We all know long-time ESPN personality Stephen A. Smith for his over the top personality and hot takes. He is well known for his show First Take, where he and former ESPN employee Skip Bayless, would debate on various topics and issues in sports. After Bayless left ESPN to go to Fox Sports, he was replaced with boxing analyst Max Kellerman, who is equally as opinionated and brass as Smith. Smith’s career at ESPN wasn’t always so sweet as early on, he wasn’t as successful as he is now and his show didn’t do as well.

At one point, Smith’s contract wasn’t renewed, and his show at the time Quite Frankly was canceled as well. Smith had an opportunity to interview now president Donald Trump and in a recent interview with The New Yorkerhe said Trump gave him some really important career advice.

“I need you to brace yourself,” he said. “What I’m about to tell you is gonna blow you away. And I promise you, it will be in your article.
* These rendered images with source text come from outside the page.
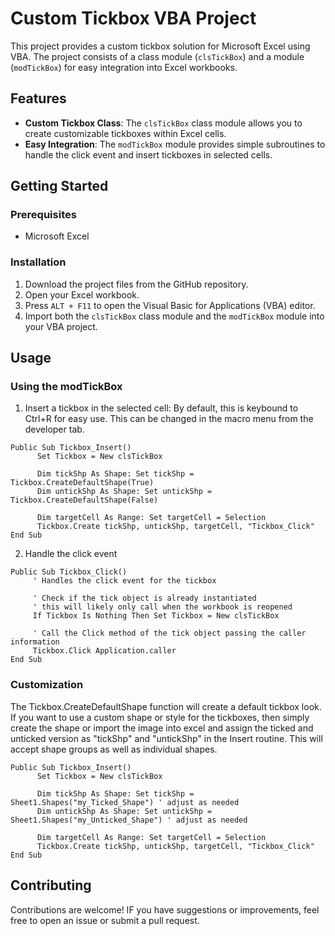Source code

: # Custom Tickbox VBA Project

This project provides a custom tickbox solution for Microsoft Excel using VBA. The project consists of a class module (`clsTickBox`) and a module (`modTickBox`) for easy integration into Excel workbooks.

## Features

- **Custom Tickbox Class**: The `clsTickBox` class module allows you to create customizable tickboxes within Excel cells.
- **Easy Integration**: The `modTickBox` module provides simple subroutines to handle the click event and insert tickboxes in selected cells.

## Getting Started

### Prerequisites

- Microsoft Excel

### Installation

1. Download the project files from the GitHub repository.
2. Open your Excel workbook.
3. Press `ALT + F11` to open the Visual Basic for Applications (VBA) editor.
4. Import both the `clsTickBox` class module and the `modTickBox` module into your VBA project.

## Usage

### Using the modTickBox

1. Insert a tickbox in the selected cell:
     By default, this is keybound to Ctrl+R for easy use.  This can be changed in the macro menu from the developer tab.
```vba
Public Sub Tickbox_Insert()
      Set Tickbox = New clsTickBox
 
      Dim tickShp As Shape: Set tickShp = Tickbox.CreateDefaultShape(True)
      Dim untickShp As Shape: Set untickShp = Tickbox.CreateDefaultShape(False)

      Dim targetCell As Range: Set targetCell = Selection
      Tickbox.Create tickShp, untickShp, targetCell, "Tickbox_Click"
End Sub
```
2. Handle the click event
```vba
Public Sub Tickbox_Click()
     ' Handles the click event for the tickbox

     ' Check if the tick object is already instantiated
     ' this will likely only call when the workbook is reopened
     If Tickbox Is Nothing Then Set Tickbox = New clsTickBox

     ' Call the Click method of the tick object passing the caller information
     Tickbox.Click Application.caller
End Sub
```

### Customization

The Tickbox.CreateDefaultShape function will create a default tickbox look.  
If you want to use a custom shape or style for the tickboxes, then simply create the shape or import the image into excel and assign the ticked and unticked version as "tickShp" and "untickShp" in the Insert routine.  This will accept shape groups as well as individual shapes.
```vba
Public Sub Tickbox_Insert()
      Set Tickbox = New clsTickBox
 
      Dim tickShp As Shape: Set tickShp = Sheet1.Shapes("my_Ticked_Shape") ' adjust as needed
      Dim untickShp As Shape: Set untickShp = Sheet1.Shapes("my_Unticked_Shape") ' adjust as needed

      Dim targetCell As Range: Set targetCell = Selection
      Tickbox.Create tickShp, untickShp, targetCell, "Tickbox_Click"
End Sub
```


## Contributing

Contributions are welcome!  IF you have suggestions or improvements, feel free to open an issue or submit a pull request.

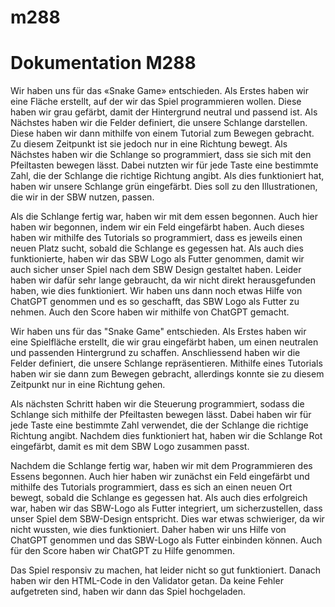 # m288
# Dokumentation M288

Wir haben uns für das «Snake Game» entschieden. Als Erstes haben wir eine Fläche erstellt, auf der wir das Spiel programmieren wollen. Diese haben wir grau gefärbt, damit der Hintergrund neutral und passend ist. Als Nächstes haben wir die Felder definiert, die unsere Schlange darstellen. Diese haben wir dann mithilfe von einem Tutorial zum Bewegen gebracht. Zu diesem Zeitpunkt ist sie jedoch nur in eine Richtung bewegt. Als Nächstes haben wir die Schlange so programmiert, dass sie sich mit den Pfeiltasten bewegen lässt. Dabei nutzten wir für jede Taste eine bestimmte Zahl, die der Schlange die richtige Richtung angibt. Als dies funktioniert hat, haben wir unsere Schlange grün eingefärbt. Dies soll zu den Illustrationen, die wir in der SBW nutzen, passen.

Als die Schlange fertig war, haben wir mit dem essen begonnen. Auch hier haben wir begonnen, indem wir ein Feld eingefärbt haben. Auch dieses haben wir mithilfe des Tutorials so programmiert, dass es jeweils einen neuen Platz sucht, sobald die Schlange es gegessen hat. Als auch dies funktionierte, haben wir das SBW Logo als Futter genommen, damit wir auch sicher unser Spiel nach dem SBW Design gestaltet haben. Leider haben wir dafür sehr lange gebraucht, da wir nicht direkt herausgefunden haben, wie dies funktioniert. Wir haben uns dann noch etwas Hilfe von ChatGPT genommen und es so geschafft, das SBW Logo als Futter zu nehmen. Auch den Score haben wir mithilfe von ChatGPT gemacht.

Wir haben uns für das "Snake Game" entschieden. Als Erstes haben wir eine Spielfläche erstellt, die wir grau eingefärbt haben, um einen neutralen und passenden Hintergrund zu schaffen. Anschliessend haben wir die Felder definiert, die unsere Schlange repräsentieren. Mithilfe eines Tutorials haben wir sie dann zum Bewegen gebracht, allerdings konnte sie zu diesem Zeitpunkt nur in eine Richtung gehen.

Als nächsten Schritt haben wir die Steuerung programmiert, sodass die Schlange sich mithilfe der Pfeiltasten bewegen lässt. Dabei haben wir für jede Taste eine bestimmte Zahl verwendet, die der Schlange die richtige Richtung angibt. Nachdem dies funktioniert hat, haben wir die Schlange Rot eingefärbt, damit es mit dem SBW Logo zusammen passt.

Nachdem die Schlange fertig war, haben wir mit dem Programmieren des Essens begonnen. Auch hier haben wir zunächst ein Feld eingefärbt und mithilfe des Tutorials programmiert, dass es sich an einen neuen Ort bewegt, sobald die Schlange es gegessen hat. Als auch dies erfolgreich war, haben wir das SBW-Logo als Futter integriert, um sicherzustellen, dass unser Spiel dem SBW-Design entspricht. Dies war etwas schwieriger, da wir nicht wussten, wie dies funktioniert. Daher haben wir uns Hilfe von ChatGPT genommen und das SBW-Logo als Futter einbinden können. Auch für den Score haben wir ChatGPT zu Hilfe genommen.

Das Spiel responsiv zu machen, hat leider nicht so gut funktioniert. Danach haben wir den HTML-Code in den Validator getan. Da keine Fehler aufgetreten sind, haben wir dann das Spiel hochgeladen.
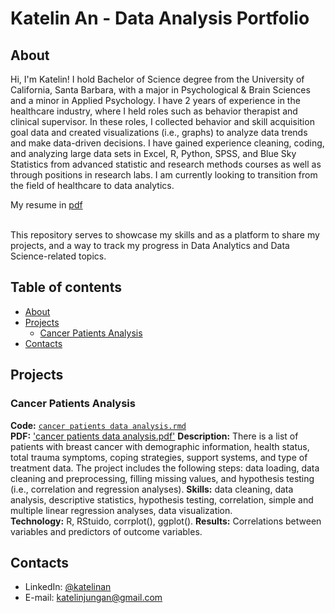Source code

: # Katelin An - Data Analysis Portfolio 

## About

Hi, I'm Katelin! I hold Bachelor of Science degree from the University of California, Santa Barbara, with a major in Psychological & Brain Sciences and a minor in Applied Psychology. I have 2 years of experience in the healthcare industry, where I held roles such as behavior therapist and clinical supervisor. In these roles, I collected behavior and skill acquisition goal data and created visualizations (i.e., graphs) to analyze data trends and make data-driven decisions. I have gained experience cleaning, coding, and analyzing large data sets in Excel, R, Python, SPSS, and Blue Sky Statistics from advanced statistic and research methods courses as well as through positions in research labs. I am currently looking to transition from the field of healthcare to data analytics.       

My resume in [pdf](https://github.com/katelinan/katelinan.github.io/blob/05e0ea296e0f402d19043d97b6eb35268f668301/Katelin%20An%20Resume%202023.pdf)

<br>
This repository serves to showcase my skills and as a platform to share my projects, and a way to track my progress in Data Analytics and Data Science-related topics.  
<br>

## Table of contents
- [About](#about)
- [Projects](#projects)
	+ [Cancer Patients Analysis](#cancer-patients-analysis)
- [Contacts](#contacts)

## Projects

### Cancer Patients Analysis
**Code:** [`cancer patients data analysis.rmd`](https://github.com/katelinan/katelinan.github.io/blob/8cba0958e18b960ddb60b067e388663075537473/Cancer%20Patients%20Data%20Analysis.Rmd)   
**PDF:** ['cancer patients data analysis.pdf'](https://github.com/katelinan/katelinan.github.io/blob/8cba0958e18b960ddb60b067e388663075537473/Cancer-Patients-Data-Analysis.pdf)
**Description:** There is a list of patients with breast cancer with demographic information, health status, total trauma symptoms, coping strategies, support systems, and type of treatment data. The project includes the following steps: data loading, data cleaning and preprocessing, filling missing values, and hypothesis testing (i.e., correlation and regression analyses).
**Skills:** data cleaning, data analysis, descriptive statistics, hypothesis testing, correlation, simple and multiple linear regression analyses, data visualization.  
**Technology:** R, RStuido, corrplot(), ggplot().
**Results:** Correlations between variables and predictors of outcome variables.

## Contacts
- LinkedIn: [@katelinan](https://www.linkedin.com/in/katelinjungan)
- E-mail: katelinjungan@gmail.com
Book it: what I’m about to tell you right now. And I wasn’t going to tell you unless you asked. The defining moment in terms of this epiphany, where it elevated to another level, was courtesy of a man now known as the President of the United States of America, Mr. Donald Trump.”

Trump was a guest on “Quite Frankly,” which aired from 2005 to 2007. “And, at one point—I don’t think this was an on-air segment—he said, ‘Stephen, when you go to a bank and you borrow three million dollars, and you can’t pay it back, you’ve got a problem. But when you go to a bank and you borrow three hundred million dollars, and you can’t pay it back, we’ve got a problem.’ ” (A variation of this maxim is often attributed to J. Paul Getty, whose company, coincidentally, provided the early backing for ESPN.) “He said, ‘The moral of the story is, The more they invest in you the more they must insure your success. If you come cheap, you’re expendable. But, if you’re expensive, you’re valued. Don’t ever forget that.’ That’s what he told me. I never forgot it. Little did I know he would become the President.

Though it is not surprising that Smith’s fiery personality benefited from fellow loudmouth Donald Trump, it does show that there is more than meets the eye when it comes to one of the most unique personalities in the sports world today.